SEC Form 424B5

What Is SEC Form 424B5?

SEC Form 424B5 is a supplemental prospectus a company must file with the Securities and Exchange Commission (SEC) prior to launching an initial public offering (IPO)—should it wish to make changes to the essential offering information previously stated in earlier documents.

Key Takeaways

  • SEC Form 424B5 is a corrected prospectus addendum that a company must file when it realizes that previously-stated offering information is incorrect or incomplete.
  • SEC 424B5 most often follows up Form 424B2, which contains the initial round of offering data.
  • Companies must file Form 424B5 as a provision under the Securities Exchange Act of 1933.

Understanding SEC Form 424B5

SEC Form 424B5 mandates companies to clarify or update securities offering information before going public. These follow-up prospectuses help investors evaluate companies they are contemplating investing in, so they can make clearheaded decisions.

The form is generally used to clarify data originally provided by Form 424B2, including the intended opening share price of the stock, the number of overall shares the company plans to issue, and any other pertinent data that may influence an investor's decision on whether or not to invest in the company.

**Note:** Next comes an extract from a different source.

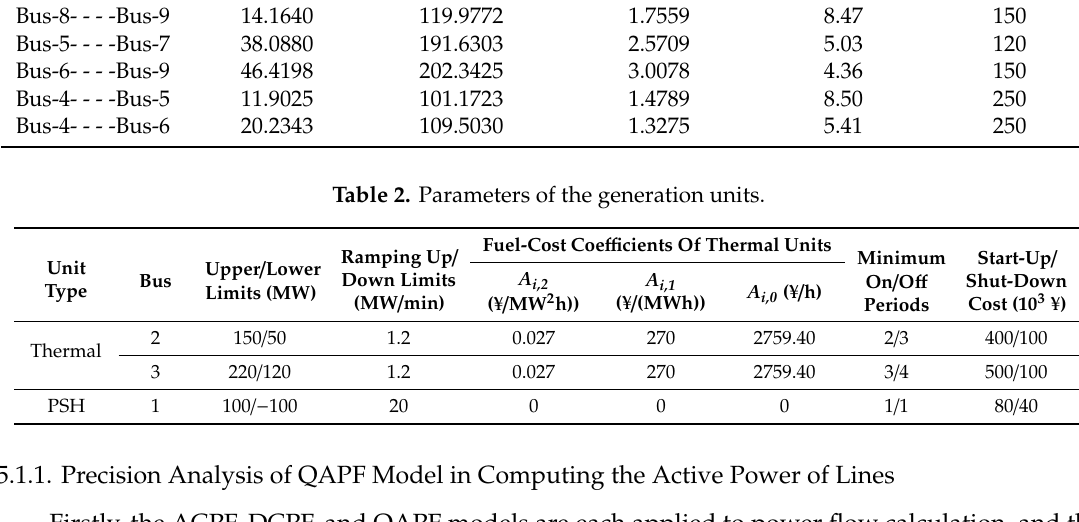
Table 3. Results by different power flow models.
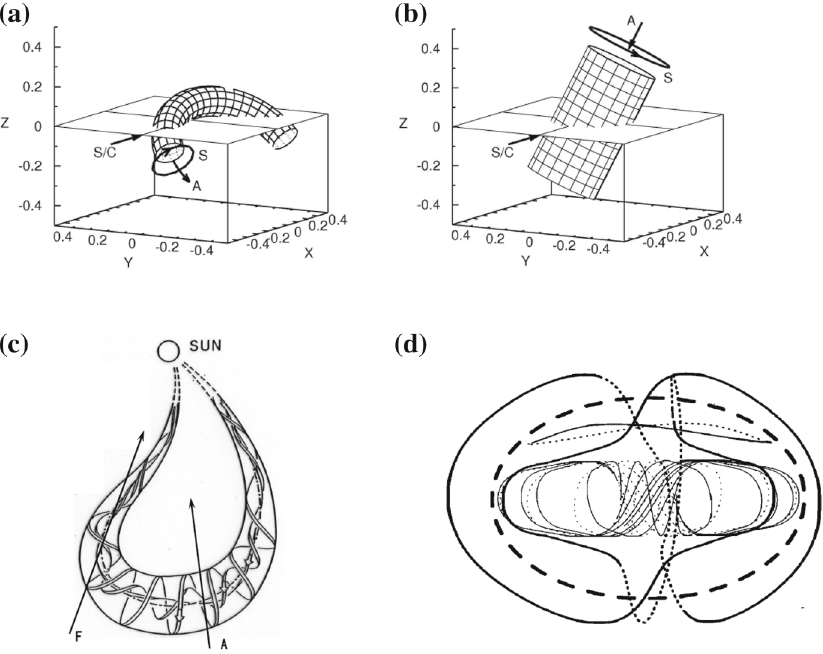
Fig.15 Geometriesforamagneticcloudof19March2001asobtainedfrom a torusmodeland b cylindrical model. The arrows denote the direction of magnetic field on the surface of the (S), the direction of the axial field, and (A) and the spacecraft trajectory (S/C). c Curved flux rope loop featuring the central but (path A) and the flank encounter (path F) with a double crossing through the axis. d Spheroidal oblate flux rope. The solid (dashed) lines depict the magnetic field lines above (below) the plane of the figure. The thick line shows the reference ellipsoid. Panels ( a )–( c ) reproduced by permission from Marubashi and Lepping (2007), copyright by the authors; panel ( d ) from Vandas et al. (1993), copyright by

If a company recognizes the need to clarify existing information, it must itemize any adjustments in Form 424B5, then file the document within two business days of determining such changes are deemed necessary. All of this must occur prior to the date of the IPO.

Requirements for SEC Form 424B5

SEC Form 424B5 must be filed in accordance with Rule 424(b)(5) of the Securities Exchange Act of 1933. This legislation was passed to ensure that registration statements and prospectuses contain the risk and reward metrics consumers need to make informed investment choices about new securities offerings.

The act holds directors, attorneys, accountants, underwriters, and any other signatories of registration statements civilly liable for false and misleading statements contained within these documents. Any party that willfully violates the Act of 1933 is subject to a five-year prison sentence, a $10,000 fine, or both.

These stringent penalties were developed in the wake of the stock market crash of 1929, which was largely caused by a severe lack of market transparency. By stimulating increased disclosure in financial statements, the act aims to reduce securities fraud and prevent future fiscal crises.

SEC Form 424B5 is often drafted by the underwriting firm that launches a company's initial public offering (IPO), which is typically an investment bank.

Example of SEC Form 424B5

On May 18, 2016, Tesla Motors, Inc. issued a Form 424B5 filing when it augmented the number of common stock shares it was rolling out for its IPO. The actual wordage in the document included the following sentences:

"We are offering 6,800,000 of the shares to be sold in the offering. The selling stockholder identified in this prospectus supplement is offering an additional 2,777,901 shares. We will not receive any of the proceeds from the sale of the shares being sold by the selling stockholder. Our common stock is traded on the Nasdaq Global Select Market under the symbol “TSLA.” The last reported sale price of our common stock on May 17, 2016, as reported on Nasdaq, was $204.66 per share."